I defined my schema under the FrontendAppV2 API name, so instances can use that kind and Kro knows how to match them.

I store this file in Git (under develop/app/) and sync it using Argo CD.

This way, I can declaratively define the state of my service through Git alone — Kro and Argo CD take care of the rest.

🔁 Full Automation: From Tag → Git → Kro Apply

Here’s how I fully automated the flow using Kargo:

1. Push a new Docker image to the registry
2. Kargo detects it via Warehouse, creates a Freight
3. Stage triggers a yaml-update that modifies instance.yaml
4. Commit + push to Git
5. Argo CD detects the change and syncs
6. Kro sees the updated instance and renders new resources

The key part is the yaml-update step in Kargo:

- key: spec.values.deployment.tag
  value: ${{ quote(imageFrom(vars.imageRepo, warehouse(vars.warehouseName)).Tag) }}

Each change to the image tag automatically flows into Git, then into Kro, and finally into the cluster.

💥 Pitfalls I Ran Into (and How I Fixed Them)

Here are some real-world issues I hit:

1️⃣ Resource didn’t apply, but no error
I had a Service template written correctly — but nothing showed up in the cluster.
Turns out the schema was missing a type, so the value failed to render and Kro skipped the whole resource.

2️⃣ Tag value caused type mismatch
My Kargo yaml-update wrote the tag as a number (1.0.1 → 1), and Kro rejected it.
Fix: wrap the tag in quote() to force it into a string.

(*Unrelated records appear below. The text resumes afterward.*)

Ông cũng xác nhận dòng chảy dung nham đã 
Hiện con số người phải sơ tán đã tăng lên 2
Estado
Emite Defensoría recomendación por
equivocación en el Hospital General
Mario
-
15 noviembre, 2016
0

3️⃣ Kro skipped update due to unchanged generation
Kro uses generation and delta logic. If the rendered output is identical, it won’t re-apply.
The log says:
Skipping update due to unchanged generation

4️⃣ Debugging requires watching the logs
Kro doesn’t show much in the UI. I rely on controller logs to confirm updates:

Found deltas for resource  
Skipping update due to unchanged generation

🧭 Where Kro Fits in My GitOps Architecture

Kro is now the template engine of my GitOps setup.

It’s not just a Helm alternative. It enables me to:

• Separate structure (schema)
• Abstract resource definitions (template)
• Provide values through Git (instance.yaml)

With Argo CD syncing and Kargo promoting, I now have a full GitOps chain that’s clean, traceable, and reproducible:

Docker tag → Git commit → Argo CD sync → Kro apply

Each deployment is versioned and explainable — no more “mystery state” in the cluster.

🔎 Bonus: My Environment Setup

Currently, I’m using this setup in the develop namespace.
Each environment (dev, staging, prod) gets its own instance.yaml and Argo CD Application.

For production, I plan to use separate Git paths and isolate sync targets.

More on that in the next article.

🔜 Coming Next: Designing a Clean GitOps Repo Structure

In the next part, I’ll show how I organize:

• Git repo layout (per service + environment)
• ApplicationSet management
• How Kro, Argo CD, and Kargo all connect together

If you’re building your own GitOps setup, I hope this post saved you some time — and helped demystify how Kro works behind the scenes.